Wer ist Muslim?

In der «Botschaft aus Amman» von 2005 geben viele gewichtige Stimmen eine einvernehmliche Antwort.

Von Georg Brunold, Die Weltwoche, 19.02.2015

«Wer ist Muslim? Ist es zulässig, einen Muslim zum Ungläubigen zu erklären? Wer entscheidet in diesen Fragen?» Die Zugehörigkeit zur Umma, der Weltgemeinschaft aller Muslime, ist für Muslime eine Frage, von der das Recht auf Leib und Leben abhängt. Im November 2004 hat König Abdullah II. von Jordanien 200 höchsten Würdenträgern aller islamischen Konfessionen diese drei Fragen vorgelegt. In der «Botschaft aus Amman» vom Juli 2005, in der diese mit einer Stimme sprechen, sind die drei Fragen beantwortet. Ihre Erklärung hat sich noch im selben Jahr die Organisation für Islamische Zusammenarbeit (OIC) mit ihren 57 Mitgliedstaaten zu eigen gemacht.

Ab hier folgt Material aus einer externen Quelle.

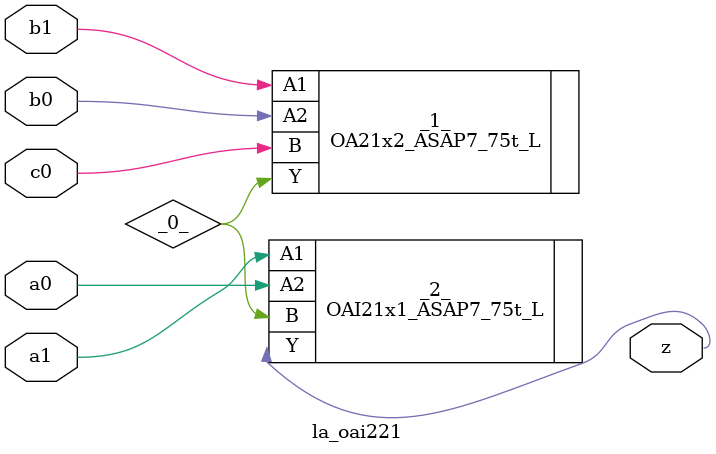
<source format=v>

/* Generated by Yosys 0.44 (git sha1 80ba43d26, g++ 11.4.0-1ubuntu1~22.04 -fPIC -O3) */

(* top =  1  *)
(* src = "inputs/la_oai221.v:10.1-23.10" *)
module la_oai221 (
    a0,
    a1,
    b0,
    b1,
    c0,
    z
);
  wire _0_;
  (* src = "inputs/la_oai221.v:13.12-13.14" *)
  input a0;
  wire a0;
  (* src = "inputs/la_oai221.v:14.12-14.14" *)
  input a1;
  wire a1;
  (* src = "inputs/la_oai221.v:15.12-15.14" *)
  input b0;
  wire b0;
  (* src = "inputs/la_oai221.v:16.12-16.14" *)
  input b1;
  wire b1;
  (* src = "inputs/la_oai221.v:17.12-17.14" *)
  input c0;
  wire c0;
  (* src = "inputs/la_oai221.v:18.12-18.13" *)
  output z;
  wire z;
  OA21x2_ASAP7_75t_L _1_ (
      .A1(b1),
      .A2(b0),
      .B (c0),
      .Y (_0_)
  );
  OAI21x1_ASAP7_75t_L _2_ (
      .A1(a1),
      .A2(a0),
      .B (_0_),
      .Y (z)
  );
endmodule

</source>
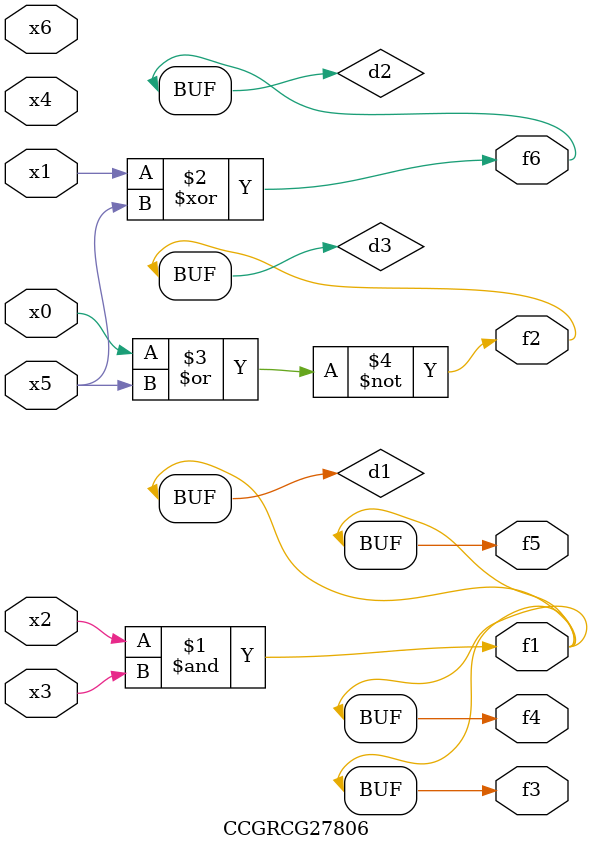
<source format=v>
module CCGRCG27806(
	input x0, x1, x2, x3, x4, x5, x6,
	output f1, f2, f3, f4, f5, f6
);

	wire d1, d2, d3;

	and (d1, x2, x3);
	xor (d2, x1, x5);
	nor (d3, x0, x5);
	assign f1 = d1;
	assign f2 = d3;
	assign f3 = d1;
	assign f4 = d1;
	assign f5 = d1;
	assign f6 = d2;
endmodule

</source>
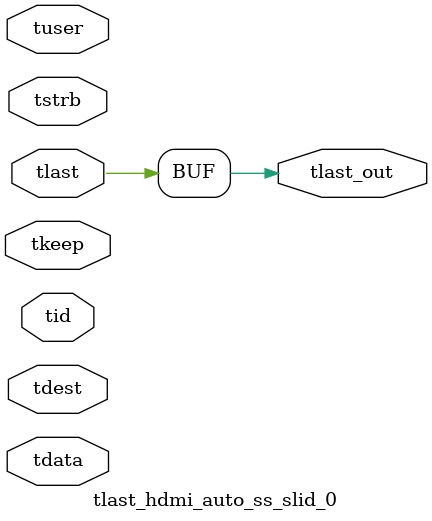
<source format=v>


`timescale 1ps/1ps

module tlast_hdmi_auto_ss_slid_0 #
(
parameter C_S_AXIS_TID_WIDTH   = 1,
parameter C_S_AXIS_TUSER_WIDTH = 0,
parameter C_S_AXIS_TDATA_WIDTH = 0,
parameter C_S_AXIS_TDEST_WIDTH = 0
)
(
input  [(C_S_AXIS_TID_WIDTH   == 0 ? 1 : C_S_AXIS_TID_WIDTH)-1:0       ] tid,
input  [(C_S_AXIS_TDATA_WIDTH == 0 ? 1 : C_S_AXIS_TDATA_WIDTH)-1:0     ] tdata,
input  [(C_S_AXIS_TUSER_WIDTH == 0 ? 1 : C_S_AXIS_TUSER_WIDTH)-1:0     ] tuser,
input  [(C_S_AXIS_TDEST_WIDTH == 0 ? 1 : C_S_AXIS_TDEST_WIDTH)-1:0     ] tdest,
input  [(C_S_AXIS_TDATA_WIDTH/8)-1:0 ] tkeep,
input  [(C_S_AXIS_TDATA_WIDTH/8)-1:0 ] tstrb,
input  [0:0]                                                             tlast,
output                                                                   tlast_out
);

assign tlast_out = {tlast};

endmodule


</source>
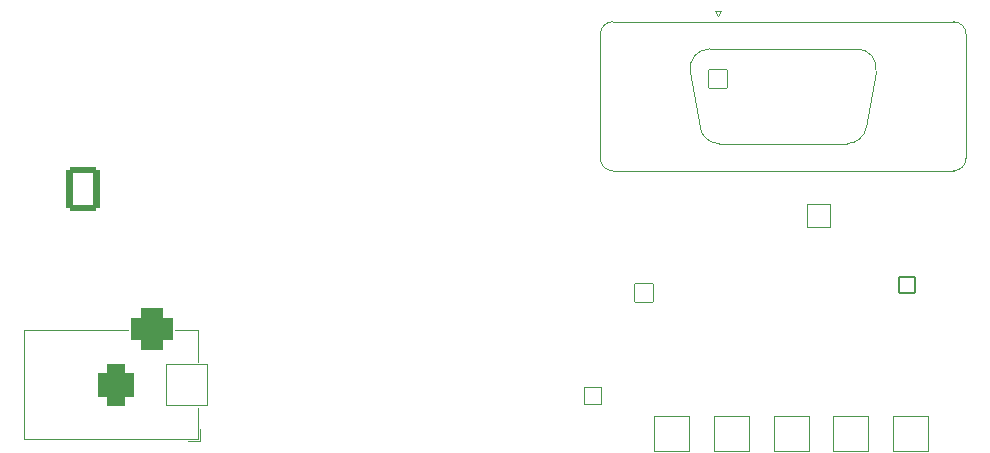
<source format=gbr>
%TF.GenerationSoftware,KiCad,Pcbnew,8.0.7*%
%TF.CreationDate,2025-01-08T21:36:27+01:00*%
%TF.ProjectId,adampsu,6164616d-7073-4752-9e6b-696361645f70,rev?*%
%TF.SameCoordinates,Original*%
%TF.FileFunction,Legend,Bot*%
%TF.FilePolarity,Positive*%
%FSLAX46Y46*%
G04 Gerber Fmt 4.6, Leading zero omitted, Abs format (unit mm)*
G04 Created by KiCad (PCBNEW 8.0.7) date 2025-01-08 21:36:27*
%MOMM*%
%LPD*%
G01*
G04 APERTURE LIST*
G04 Aperture macros list*
%AMRoundRect*
0 Rectangle with rounded corners*
0 $1 Rounding radius*
0 $2 $3 $4 $5 $6 $7 $8 $9 X,Y pos of 4 corners*
0 Add a 4 corners polygon primitive as box body*
4,1,4,$2,$3,$4,$5,$6,$7,$8,$9,$2,$3,0*
0 Add four circle primitives for the rounded corners*
1,1,$1+$1,$2,$3*
1,1,$1+$1,$4,$5*
1,1,$1+$1,$6,$7*
1,1,$1+$1,$8,$9*
0 Add four rect primitives between the rounded corners*
20,1,$1+$1,$2,$3,$4,$5,0*
20,1,$1+$1,$4,$5,$6,$7,0*
20,1,$1+$1,$6,$7,$8,$9,0*
20,1,$1+$1,$8,$9,$2,$3,0*%
G04 Aperture macros list end*
%ADD10C,0.120000*%
%ADD11C,4.102000*%
%ADD12RoundRect,0.051000X0.800000X0.800000X-0.800000X0.800000X-0.800000X-0.800000X0.800000X-0.800000X0*%
%ADD13C,1.702000*%
%ADD14RoundRect,0.051000X-1.500000X-1.500000X1.500000X-1.500000X1.500000X1.500000X-1.500000X1.500000X0*%
%ADD15RoundRect,0.051000X0.750000X-0.750000X0.750000X0.750000X-0.750000X0.750000X-0.750000X-0.750000X0*%
%ADD16O,1.602000X1.602000*%
%ADD17C,3.102000*%
%ADD18RoundRect,0.259446X-1.141554X-1.641554X1.141554X-1.641554X1.141554X1.641554X-1.141554X1.641554X0*%
%ADD19O,2.802000X3.802000*%
%ADD20RoundRect,0.102000X-0.654000X-0.654000X0.654000X-0.654000X0.654000X0.654000X-0.654000X0.654000X0*%
%ADD21C,1.512000*%
%ADD22RoundRect,0.051000X-0.800000X-0.800000X0.800000X-0.800000X0.800000X0.800000X-0.800000X0.800000X0*%
%ADD23RoundRect,0.051000X0.952500X1.000000X-0.952500X1.000000X-0.952500X-1.000000X0.952500X-1.000000X0*%
%ADD24O,2.007000X2.102000*%
%ADD25RoundRect,0.051000X-1.750000X-1.750000X1.750000X-1.750000X1.750000X1.750000X-1.750000X1.750000X0*%
%ADD26RoundRect,0.775500X-0.775500X-1.025500X0.775500X-1.025500X0.775500X1.025500X-0.775500X1.025500X0*%
%ADD27RoundRect,0.900500X-0.900500X-0.900500X0.900500X-0.900500X0.900500X0.900500X-0.900500X0.900500X0*%
G04 APERTURE END LIST*
D10*
%TO.C,J3*%
X196815000Y-74070000D02*
X196815000Y-84570000D01*
X166905000Y-73010000D02*
X195755000Y-73010000D01*
X188367733Y-81958256D02*
X189196470Y-77258256D01*
X175098311Y-75310000D02*
X187561689Y-75310000D01*
X175927048Y-83330000D02*
X186732952Y-83330000D01*
X175540000Y-72115662D02*
X176040000Y-72115662D01*
X176040000Y-72115662D02*
X175790000Y-72548675D01*
X175790000Y-72548675D02*
X175540000Y-72115662D01*
X174292267Y-81958256D02*
X173463530Y-77258256D01*
X195755000Y-85630000D02*
X166905000Y-85630000D01*
X165845000Y-84570000D02*
X165845000Y-74070000D01*
X195755000Y-73010000D02*
G75*
G02*
X196815000Y-74070000I-1J-1060001D01*
G01*
X196815000Y-84570000D02*
G75*
G02*
X195755000Y-85630000I-1060001J1D01*
G01*
X187561689Y-75310000D02*
G75*
G02*
X189196470Y-77258256I0J-1660000D01*
G01*
X188367733Y-81958256D02*
G75*
G02*
X186732952Y-83330000I-1634780J288255D01*
G01*
X175927048Y-83330000D02*
G75*
G02*
X174292267Y-81958256I-1J1659999D01*
G01*
X173463530Y-77258256D02*
G75*
G02*
X175098311Y-75310001I1634780J288256D01*
G01*
X165845000Y-74070000D02*
G75*
G02*
X166905000Y-73010000I1060000J0D01*
G01*
X166905000Y-85630000D02*
G75*
G02*
X165845000Y-84570000I0J1060000D01*
G01*
%TO.C,J1*%
X117080000Y-99152500D02*
X125880000Y-99152500D01*
X117080000Y-108352500D02*
X117080000Y-99152500D01*
X129880000Y-99152500D02*
X131780000Y-99152500D01*
X131780000Y-99152500D02*
X131780000Y-101852500D01*
X131780000Y-105752500D02*
X131780000Y-108352500D01*
X131780000Y-108352500D02*
X117080000Y-108352500D01*
X131980000Y-108552500D02*
X130930000Y-108552500D01*
X131980000Y-108552500D02*
X131980000Y-107502500D01*
%TD*%
%LPC*%
D11*
%TO.C,J3*%
X193830000Y-79320000D03*
X168830000Y-79320000D03*
D12*
X175790000Y-77900000D03*
D13*
X178560000Y-77900000D03*
X181330000Y-77900000D03*
X184100000Y-77900000D03*
X186870000Y-77900000D03*
X177175000Y-80740000D03*
X179945000Y-80740000D03*
X182715000Y-80740000D03*
X185485000Y-80740000D03*
%TD*%
D14*
%TO.C,TP3*%
X187105000Y-107920000D03*
%TD*%
%TO.C,TP2*%
X182055000Y-107920000D03*
%TD*%
%TO.C,TP4*%
X171955000Y-107920000D03*
%TD*%
%TO.C,TP5*%
X192155000Y-107920000D03*
%TD*%
%TO.C,TP1*%
X177005000Y-107920000D03*
%TD*%
D15*
%TO.C,D1*%
X165255000Y-104710000D03*
D16*
X165255000Y-97090000D03*
%TD*%
D17*
%TO.C,J4*%
X122055000Y-79870000D03*
X159855000Y-79870000D03*
D18*
X122055000Y-87170000D03*
D19*
X126255000Y-87170000D03*
X130455000Y-87170000D03*
X134655000Y-87170000D03*
X138855000Y-87170000D03*
X143055000Y-87170000D03*
X147255000Y-87170000D03*
X151455000Y-87170000D03*
X155655000Y-87170000D03*
X159855000Y-87170000D03*
X122055000Y-92670000D03*
X126255000Y-92670000D03*
X130455000Y-92670000D03*
X134655000Y-92670000D03*
X138855000Y-92670000D03*
X143055000Y-92670000D03*
X147255000Y-92670000D03*
X151455000Y-92670000D03*
X155655000Y-92670000D03*
X159855000Y-92670000D03*
%TD*%
D20*
%TO.C,S1*%
X191830000Y-95332500D03*
D21*
X193830000Y-95332500D03*
X195830000Y-95332500D03*
X191830000Y-100332500D03*
X193830000Y-100332500D03*
X195830000Y-100332500D03*
%TD*%
D22*
%TO.C,C1*%
X169572600Y-95945000D03*
D13*
X172072600Y-95945000D03*
%TD*%
D23*
%TO.C,U1*%
X184330000Y-89495000D03*
D24*
X181790000Y-89495000D03*
X179250000Y-89495000D03*
%TD*%
D25*
%TO.C,J1*%
X130880000Y-103752500D03*
D26*
X124880000Y-103752500D03*
D27*
X127880000Y-99052500D03*
%TD*%
%LPD*%
M02*

</source>
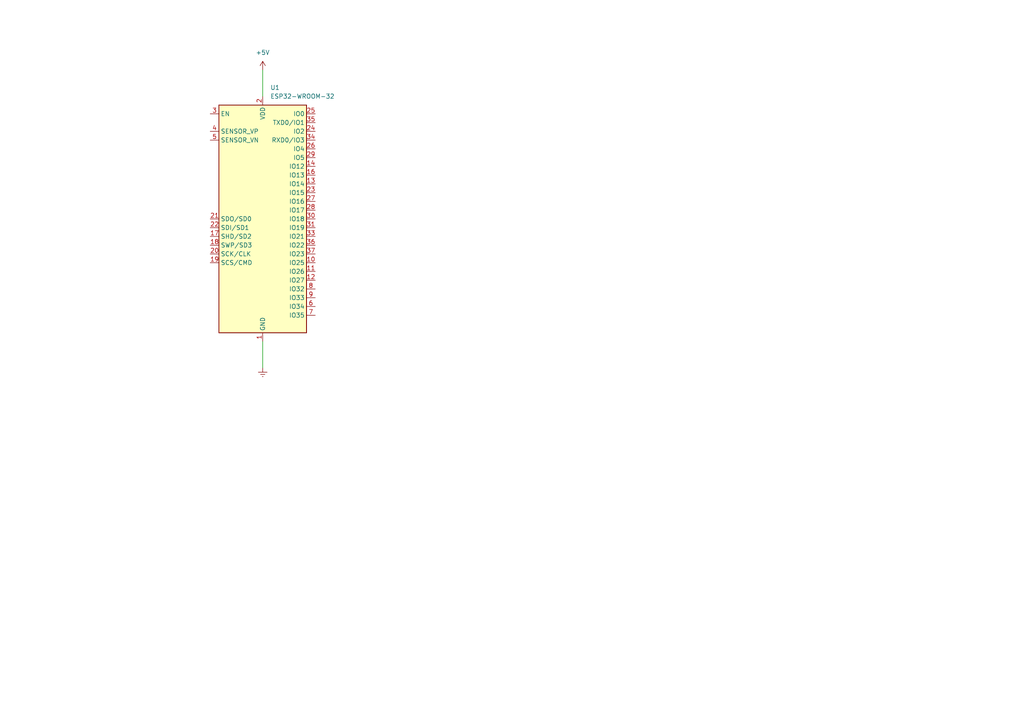
<source format=kicad_sch>
(kicad_sch (version 20230121) (generator eeschema)

  (uuid 5177d60d-5080-4005-90f9-bf9d6a327e20)

  (paper "A4")

  


  (wire (pts (xy 76.2 99.06) (xy 76.2 106.68))
    (stroke (width 0) (type default))
    (uuid 62198cf8-5841-472a-ae1a-6fea1e936ada)
  )
  (wire (pts (xy 76.2 20.32) (xy 76.2 27.94))
    (stroke (width 0) (type default))
    (uuid 7f87523a-5c65-4f76-8630-74152abc7ed0)
  )

  (symbol (lib_id "RF_Module:ESP32-WROOM-32") (at 76.2 63.5 0) (unit 1)
    (in_bom yes) (on_board yes) (dnp no) (fields_autoplaced)
    (uuid 228ce4ed-9630-4a56-bfbb-a9df641c1b01)
    (property "Reference" "U1" (at 78.3941 25.4 0)
      (effects (font (size 1.27 1.27)) (justify left))
    )
    (property "Value" "ESP32-WROOM-32" (at 78.3941 27.94 0)
      (effects (font (size 1.27 1.27)) (justify left))
    )
    (property "Footprint" "RF_Module:ESP32-WROOM-32" (at 76.2 101.6 0)
      (effects (font (size 1.27 1.27)) hide)
    )
    (property "Datasheet" "https://www.espressif.com/sites/default/files/documentation/esp32-wroom-32_datasheet_en.pdf" (at 68.58 62.23 0)
      (effects (font (size 1.27 1.27)) hide)
    )
    (pin "1" (uuid 0d1107ff-0fa3-49dc-aea3-7e43430cc578))
    (pin "10" (uuid af2bee74-2360-4269-ae5c-b6401353be72))
    (pin "11" (uuid 5ceb1dab-202f-4a8b-926c-230e77489241))
    (pin "12" (uuid c9c19961-b7b6-4d41-95e7-158993c79747))
    (pin "13" (uuid 092c1cfa-2712-4461-b9e6-d27ad48dad85))
    (pin "14" (uuid fdc2d959-34f7-426c-97f2-9bb754d09173))
    (pin "15" (uuid ab27e75b-920d-4d51-954e-2db21a6cf702))
    (pin "16" (uuid bf2f5a5e-0395-4705-afa7-211acacaa763))
    (pin "17" (uuid f07324b6-6cad-406c-88f0-59a986ecd40e))
    (pin "18" (uuid 2134632c-582f-4e8e-acdb-d2fae95aa32c))
    (pin "19" (uuid 021e6d22-9c85-42d2-92f3-8adcb90a4e60))
    (pin "2" (uuid 2f71f949-df7b-4d1e-b054-4560fefc7395))
    (pin "20" (uuid 4aa79087-c1ba-4aeb-8988-b605ed89fe69))
    (pin "21" (uuid da37157a-c067-4beb-871a-0e134102e8cd))
    (pin "22" (uuid 68461a86-f7ec-4121-947a-981bf8cd7d83))
    (pin "23" (uuid 024dd1e0-682f-488d-966c-27c71df88447))
    (pin "24" (uuid c5693831-f2b9-4b32-9100-9970f5799e65))
    (pin "25" (uuid 0f7c4c7d-f0bc-4fcb-bdbc-f3ea0831896c))
    (pin "26" (uuid a094accd-f6b1-461c-8b5e-1e76dad60b9e))
    (pin "27" (uuid 65f9e9ac-9721-4d0c-b6c4-27402c01e1fb))
    (pin "28" (uuid 9f79abc7-00e0-41fc-b23e-167358ba159d))
    (pin "29" (uuid f0180a3d-18eb-4ce4-9b5a-9fcdb52f1b8b))
    (pin "3" (uuid 409ba4e6-9c62-4f69-a833-a04507cc2590))
    (pin "30" (uuid 7b488441-22a3-4db4-9992-81266d9f558f))
    (pin "31" (uuid 7541abe9-f12b-4761-8c83-7adf8f413253))
    (pin "32" (uuid a4012d87-02aa-46a2-aa2e-e71469a61b40))
    (pin "33" (uuid 5ea9af07-726a-4406-9378-7a6f635eb70d))
    (pin "34" (uuid 3fc1c6c6-76f1-4934-a073-07c2f67cb454))
    (pin "35" (uuid c7ee67aa-bee6-411a-9e1c-66e20a780677))
    (pin "36" (uuid 3660563e-a075-4f41-bdfa-4914d9783fc4))
    (pin "37" (uuid 15c3d476-b3f4-4bf6-ae66-1fb2a4cfae42))
    (pin "38" (uuid cb910790-775c-4b28-b815-e91aa955f2e4))
    (pin "39" (uuid 118524f6-7b38-421a-982d-864ba06cee09))
    (pin "4" (uuid a909af67-1e9f-4632-b1e1-b8c1bda4d593))
    (pin "5" (uuid 0dd1646d-813c-410f-9cd7-294610b4fee1))
    (pin "6" (uuid a45fa52b-5bd1-4885-8d4c-3f8d9626c6dc))
    (pin "7" (uuid a9d50927-83d0-4cfb-ab08-03410df0d889))
    (pin "8" (uuid 164d73d5-637f-4640-9d93-a995c8e3f117))
    (pin "9" (uuid 39f957cd-4854-4752-832e-bc7b02ea02ff))
    (instances
      (project "diagram"
        (path "/5177d60d-5080-4005-90f9-bf9d6a327e20"
          (reference "U1") (unit 1)
        )
      )
    )
  )

  (symbol (lib_id "power:+5V") (at 76.2 20.32 0) (unit 1)
    (in_bom yes) (on_board yes) (dnp no) (fields_autoplaced)
    (uuid 36c7c1b5-29c6-4a39-8c7e-58ae88147ac1)
    (property "Reference" "#PWR01" (at 76.2 24.13 0)
      (effects (font (size 1.27 1.27)) hide)
    )
    (property "Value" "+5V" (at 76.2 15.24 0)
      (effects (font (size 1.27 1.27)))
    )
    (property "Footprint" "" (at 76.2 20.32 0)
      (effects (font (size 1.27 1.27)) hide)
    )
    (property "Datasheet" "" (at 76.2 20.32 0)
      (effects (font (size 1.27 1.27)) hide)
    )
    (pin "1" (uuid fd5afab9-0278-444f-90ef-2859a8e5f8f4))
    (instances
      (project "diagram"
        (path "/5177d60d-5080-4005-90f9-bf9d6a327e20"
          (reference "#PWR01") (unit 1)
        )
      )
    )
  )

  (symbol (lib_id "power:Earth") (at 76.2 106.68 0) (unit 1)
    (in_bom yes) (on_board yes) (dnp no) (fields_autoplaced)
    (uuid c5a5680a-b60e-44ef-8b55-c2dfcd98b693)
    (property "Reference" "#PWR02" (at 76.2 113.03 0)
      (effects (font (size 1.27 1.27)) hide)
    )
    (property "Value" "Earth" (at 76.2 110.49 0)
      (effects (font (size 1.27 1.27)) hide)
    )
    (property "Footprint" "" (at 76.2 106.68 0)
      (effects (font (size 1.27 1.27)) hide)
    )
    (property "Datasheet" "~" (at 76.2 106.68 0)
      (effects (font (size 1.27 1.27)) hide)
    )
    (pin "1" (uuid f3744430-bb36-4da9-8245-8684d0857044))
    (instances
      (project "diagram"
        (path "/5177d60d-5080-4005-90f9-bf9d6a327e20"
          (reference "#PWR02") (unit 1)
        )
      )
    )
  )

  (sheet_instances
    (path "/" (page "1"))
  )
)

</source>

Als Muslime gelten Bekennende sämtlicher traditionellen sunnitischen und schiitischen Glaubensrichtungen; acht ihrer Rechtsschulen sind namentlich aufgeführt, dazu drei weitere Bekenntnisse, darunter der Salafismus, die saudische Staatsreligion, und der Sufismus, die Tradition der islamischen Mystik. Es ist, so die Formel der Botschaft, nicht möglich, einen Anhänger dieser Glaubensrichtungen zum Ungläubigen zu erklären, wodurch er seines Rechtes auf den Schutz eines Gläubigen verlustig ginge. Als Rechtsgutachter zu den drei Fragen äußern kann sich nur ein nach den Maßgaben der betreffenden Schule qualifizierter Gelehrter und Vertreter. Im kontrastreichen Kreis der Signatare finden sich König Abdullah von Saudi-Arabien als Hüter der heiligen Stätten von Mekka und Medina, Großajatollah Ali Chamenei als Revolutionsführer des Iran, Yusuf al-Qaradawi, der in Katar exilierte ägyptische Chefintellektuelle der Mulismbrüder, sowie der Führer der Ismailiten, seine Exzellenz Karim Aga Khan IV. Die letzten drei firmieren in der «Botschaft aus Amman» zudem als Rechtsgutachter.

Natürlich wird die Autorität und Legitimation der in Amman versammelten Gottesgelehrten von Dissidenten genauso in Frage gestellt wie die der politischen Führung mancher islamischer Staaten und ihrer Gesellschaften. Nicht nur das. Die gegenwärtigen, von ihren Exponenten in Amman repräsentierten Strömungen sind völlig unterschiedlichen, teils gegensätzlichen Traditionen entsprungen, und deren Spannungen werden auch durch so viel Ökumene keineswegs neutralisiert.